_What is expected_
Your answer must be the line holding "сообщил код, перешел" followed by every later line through the end of the entries, exactly as written.

[Data records — start]

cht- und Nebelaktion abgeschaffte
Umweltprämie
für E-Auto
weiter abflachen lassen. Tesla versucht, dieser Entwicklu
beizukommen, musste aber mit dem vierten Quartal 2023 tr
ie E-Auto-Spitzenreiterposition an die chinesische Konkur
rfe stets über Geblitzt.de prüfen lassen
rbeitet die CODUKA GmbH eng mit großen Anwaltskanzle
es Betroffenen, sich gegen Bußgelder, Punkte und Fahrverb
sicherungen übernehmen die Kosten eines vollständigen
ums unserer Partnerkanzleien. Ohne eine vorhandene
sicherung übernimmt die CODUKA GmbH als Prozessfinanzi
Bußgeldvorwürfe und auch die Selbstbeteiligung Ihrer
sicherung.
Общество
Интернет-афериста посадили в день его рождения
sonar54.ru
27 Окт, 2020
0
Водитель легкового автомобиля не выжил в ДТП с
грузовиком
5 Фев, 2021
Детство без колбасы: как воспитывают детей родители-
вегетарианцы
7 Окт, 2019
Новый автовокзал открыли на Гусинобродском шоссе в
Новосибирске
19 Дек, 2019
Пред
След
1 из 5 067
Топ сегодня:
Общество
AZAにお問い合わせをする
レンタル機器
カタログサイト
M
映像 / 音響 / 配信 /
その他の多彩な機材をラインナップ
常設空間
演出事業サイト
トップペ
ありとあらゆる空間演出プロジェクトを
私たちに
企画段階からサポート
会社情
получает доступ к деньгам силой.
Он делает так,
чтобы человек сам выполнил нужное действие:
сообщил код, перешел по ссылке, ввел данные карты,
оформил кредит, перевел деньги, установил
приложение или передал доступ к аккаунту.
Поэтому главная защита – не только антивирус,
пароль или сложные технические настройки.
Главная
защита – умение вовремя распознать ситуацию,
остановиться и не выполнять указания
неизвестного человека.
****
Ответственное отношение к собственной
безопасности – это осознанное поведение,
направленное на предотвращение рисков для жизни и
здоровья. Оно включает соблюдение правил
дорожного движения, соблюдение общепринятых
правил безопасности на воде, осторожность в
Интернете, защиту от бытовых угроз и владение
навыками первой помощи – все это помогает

[Data records — finish]

_Output for this task_
сообщил код, перешел по ссылке, ввел данные карты,
оформил кредит, перевел деньги, установил
приложение или передал доступ к аккаунту.
Поэтому главная защита – не только антивирус,
пароль или сложные технические настройки.
Главная
защита – умение вовремя распознать ситуацию,
остановиться и не выполнять указания
неизвестного человека.
****
Ответственное отношение к собственной
безопасности – это осознанное поведение,
направленное на предотвращение рисков для жизни и
здоровья. Оно включает соблюдение правил
дорожного движения, соблюдение общепринятых
правил безопасности на воде, осторожность в
Интернете, защиту от бытовых угроз и владение
навыками первой помощи – все это помогает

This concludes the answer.